Policy and Ethical Aspects of
Universal HPV Vaccination
• Concern that HPV vaccination programs
will promote sexual promiscuity and/or
undermine abstinence-based programs.
• Parental versus child/adolescent consent
with respect to prevention of diseases
related to adolescent’s sexuality and
reproductive health. (For adolescents under
age 18, vaccinations generally require informed
consent from both parents and the adolescent.)
Policy and Ethical Aspects of
Universal HPV Vaccination
• Questions about adequate justification for
universal or mandatory vaccine, i.e., Is
there an epidemic that needs to be
addressed? Lack of understanding about
the importance of prevention.
• Need to address existing perception of
HPV infection as benign. (Analogy with HBV
vaccination is useful, but may not be perfect because of
differences in transmission of HBV.)
Policy and Ethical Aspects of
Universal HPV Vaccination
• Growing societal concerns about the safety of
vaccines.
• Increasing number of parents/children who are
opting out of mandatory vaccination programs
for reasons other than religious beliefs, and the
impact of reduced vaccination levels on
population immunity.
• Concern about increase in number of
vaccinations now required and potential impact
on compliance with existing vaccination
programs.
Policy and Ethical Aspects of
Universal HPV Vaccination
• Concerns about influence of commercial
interests on the promotion of HPV
vaccination.
• Concerns about the effectiveness of the
available vaccines (What will happen in actual
practice?).
• Uncertainties about the impact of HPV
vaccination on the natural history of HPV.

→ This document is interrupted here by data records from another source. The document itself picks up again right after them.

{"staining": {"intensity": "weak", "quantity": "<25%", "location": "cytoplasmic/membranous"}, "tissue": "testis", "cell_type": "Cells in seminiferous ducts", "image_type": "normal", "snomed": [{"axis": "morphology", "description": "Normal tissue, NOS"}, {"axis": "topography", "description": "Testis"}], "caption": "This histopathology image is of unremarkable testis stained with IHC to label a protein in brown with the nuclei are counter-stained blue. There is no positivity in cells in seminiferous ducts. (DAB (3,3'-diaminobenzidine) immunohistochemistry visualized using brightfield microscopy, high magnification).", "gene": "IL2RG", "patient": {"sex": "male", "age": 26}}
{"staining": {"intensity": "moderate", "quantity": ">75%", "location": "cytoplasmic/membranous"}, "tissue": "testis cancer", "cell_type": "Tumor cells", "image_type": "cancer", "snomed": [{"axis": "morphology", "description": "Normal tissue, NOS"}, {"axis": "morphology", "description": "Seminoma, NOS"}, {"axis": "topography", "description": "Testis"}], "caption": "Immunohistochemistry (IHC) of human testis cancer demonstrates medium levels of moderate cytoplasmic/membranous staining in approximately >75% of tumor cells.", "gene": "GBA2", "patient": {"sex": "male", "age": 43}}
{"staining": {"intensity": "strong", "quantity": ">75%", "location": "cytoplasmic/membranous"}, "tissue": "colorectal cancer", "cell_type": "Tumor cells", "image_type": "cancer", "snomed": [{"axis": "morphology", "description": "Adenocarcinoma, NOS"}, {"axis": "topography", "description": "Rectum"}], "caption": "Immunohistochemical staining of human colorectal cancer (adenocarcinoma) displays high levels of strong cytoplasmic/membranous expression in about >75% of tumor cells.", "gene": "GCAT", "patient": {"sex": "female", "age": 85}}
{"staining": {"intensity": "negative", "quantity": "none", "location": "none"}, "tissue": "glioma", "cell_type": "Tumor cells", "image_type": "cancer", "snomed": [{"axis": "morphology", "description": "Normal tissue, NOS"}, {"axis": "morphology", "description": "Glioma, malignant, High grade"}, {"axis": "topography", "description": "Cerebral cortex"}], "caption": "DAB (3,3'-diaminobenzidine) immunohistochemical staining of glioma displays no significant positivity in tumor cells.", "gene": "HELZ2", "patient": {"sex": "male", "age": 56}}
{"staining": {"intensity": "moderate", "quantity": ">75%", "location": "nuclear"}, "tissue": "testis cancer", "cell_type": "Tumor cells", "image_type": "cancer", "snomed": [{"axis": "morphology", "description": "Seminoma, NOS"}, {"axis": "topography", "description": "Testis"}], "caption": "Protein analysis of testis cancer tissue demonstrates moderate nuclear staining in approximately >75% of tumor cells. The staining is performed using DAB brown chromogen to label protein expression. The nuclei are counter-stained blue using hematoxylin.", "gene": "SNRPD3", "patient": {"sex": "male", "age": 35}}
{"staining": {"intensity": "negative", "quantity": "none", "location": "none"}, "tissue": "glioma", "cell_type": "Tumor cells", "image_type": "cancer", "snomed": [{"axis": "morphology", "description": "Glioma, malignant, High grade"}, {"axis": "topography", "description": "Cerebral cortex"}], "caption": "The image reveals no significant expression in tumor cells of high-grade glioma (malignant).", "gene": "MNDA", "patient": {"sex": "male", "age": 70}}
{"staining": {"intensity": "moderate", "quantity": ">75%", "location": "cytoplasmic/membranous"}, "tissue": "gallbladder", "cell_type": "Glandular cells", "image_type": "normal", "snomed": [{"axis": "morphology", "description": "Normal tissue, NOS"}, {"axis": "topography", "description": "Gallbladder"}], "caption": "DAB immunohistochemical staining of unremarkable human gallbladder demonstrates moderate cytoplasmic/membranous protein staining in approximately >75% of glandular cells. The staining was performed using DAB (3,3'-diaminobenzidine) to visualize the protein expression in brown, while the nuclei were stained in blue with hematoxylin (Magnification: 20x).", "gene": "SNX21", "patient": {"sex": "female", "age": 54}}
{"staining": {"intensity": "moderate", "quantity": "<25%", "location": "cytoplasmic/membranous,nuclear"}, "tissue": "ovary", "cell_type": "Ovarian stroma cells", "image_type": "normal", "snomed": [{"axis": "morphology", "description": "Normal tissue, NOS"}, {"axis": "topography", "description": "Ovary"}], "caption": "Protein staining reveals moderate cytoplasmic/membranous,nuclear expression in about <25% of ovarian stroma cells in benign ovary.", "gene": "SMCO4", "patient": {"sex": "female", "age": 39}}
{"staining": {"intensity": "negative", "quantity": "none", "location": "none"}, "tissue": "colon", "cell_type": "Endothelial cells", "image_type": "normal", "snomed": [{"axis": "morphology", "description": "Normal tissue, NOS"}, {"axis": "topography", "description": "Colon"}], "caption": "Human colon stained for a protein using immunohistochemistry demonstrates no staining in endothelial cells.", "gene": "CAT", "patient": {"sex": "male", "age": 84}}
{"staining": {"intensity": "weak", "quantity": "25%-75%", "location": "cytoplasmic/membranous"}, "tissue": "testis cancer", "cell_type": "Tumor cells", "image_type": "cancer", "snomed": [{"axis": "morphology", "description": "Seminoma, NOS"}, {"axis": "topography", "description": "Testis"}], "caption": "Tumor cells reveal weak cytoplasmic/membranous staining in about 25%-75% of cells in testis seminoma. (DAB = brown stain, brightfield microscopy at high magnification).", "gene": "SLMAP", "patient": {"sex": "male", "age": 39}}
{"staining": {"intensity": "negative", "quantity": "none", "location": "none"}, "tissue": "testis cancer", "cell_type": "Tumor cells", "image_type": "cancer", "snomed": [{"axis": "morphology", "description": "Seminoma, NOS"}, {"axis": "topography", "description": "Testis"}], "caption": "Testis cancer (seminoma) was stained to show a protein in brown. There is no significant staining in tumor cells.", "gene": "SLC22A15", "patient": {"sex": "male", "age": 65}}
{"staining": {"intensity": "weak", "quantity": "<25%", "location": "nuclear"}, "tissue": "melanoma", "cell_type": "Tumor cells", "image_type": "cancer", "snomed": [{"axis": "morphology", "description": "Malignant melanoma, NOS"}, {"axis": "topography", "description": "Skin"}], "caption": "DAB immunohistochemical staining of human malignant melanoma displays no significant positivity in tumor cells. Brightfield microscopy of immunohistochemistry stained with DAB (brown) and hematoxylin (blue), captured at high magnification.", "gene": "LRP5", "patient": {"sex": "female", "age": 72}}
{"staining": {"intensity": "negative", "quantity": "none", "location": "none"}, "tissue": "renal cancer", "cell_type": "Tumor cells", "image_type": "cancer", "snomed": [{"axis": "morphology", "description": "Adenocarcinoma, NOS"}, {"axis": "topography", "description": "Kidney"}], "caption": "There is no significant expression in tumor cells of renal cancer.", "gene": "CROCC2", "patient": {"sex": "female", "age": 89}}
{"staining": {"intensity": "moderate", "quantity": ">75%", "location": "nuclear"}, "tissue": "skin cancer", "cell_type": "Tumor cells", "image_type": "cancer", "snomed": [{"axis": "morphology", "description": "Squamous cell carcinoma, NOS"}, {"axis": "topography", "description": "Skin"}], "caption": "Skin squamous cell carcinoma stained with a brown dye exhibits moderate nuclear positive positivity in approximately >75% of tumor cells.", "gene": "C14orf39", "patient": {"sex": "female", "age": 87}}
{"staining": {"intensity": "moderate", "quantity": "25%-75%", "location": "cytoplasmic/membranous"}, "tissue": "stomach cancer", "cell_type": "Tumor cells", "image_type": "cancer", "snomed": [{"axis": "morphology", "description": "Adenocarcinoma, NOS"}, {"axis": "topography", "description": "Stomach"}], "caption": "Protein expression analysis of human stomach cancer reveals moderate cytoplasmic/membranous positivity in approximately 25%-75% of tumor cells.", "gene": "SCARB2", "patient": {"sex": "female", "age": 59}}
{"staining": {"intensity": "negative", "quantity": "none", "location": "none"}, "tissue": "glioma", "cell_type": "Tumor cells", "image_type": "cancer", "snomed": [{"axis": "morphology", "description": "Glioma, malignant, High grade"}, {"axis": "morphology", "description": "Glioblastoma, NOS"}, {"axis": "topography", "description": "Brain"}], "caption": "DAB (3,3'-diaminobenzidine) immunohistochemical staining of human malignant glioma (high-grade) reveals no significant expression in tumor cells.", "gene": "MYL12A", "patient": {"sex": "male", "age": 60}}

Policy and Ethical Aspects:
Conclusions
• Only certain way to determine long term
effects of HPV vaccination will be to follow
vaccinated adolescents and women for
several decades.
• Implies a commitment to long term
surveillance.
Policy and Ethical Aspects:
Conclusions
• Societal concerns emphasize the need for
transparent policies that acknowledge
disagreements and uncertainties regarding
HPV vaccination.
• And policies that will build trust and
support for HPV vaccine in the context of
all programs to promote adolescent health.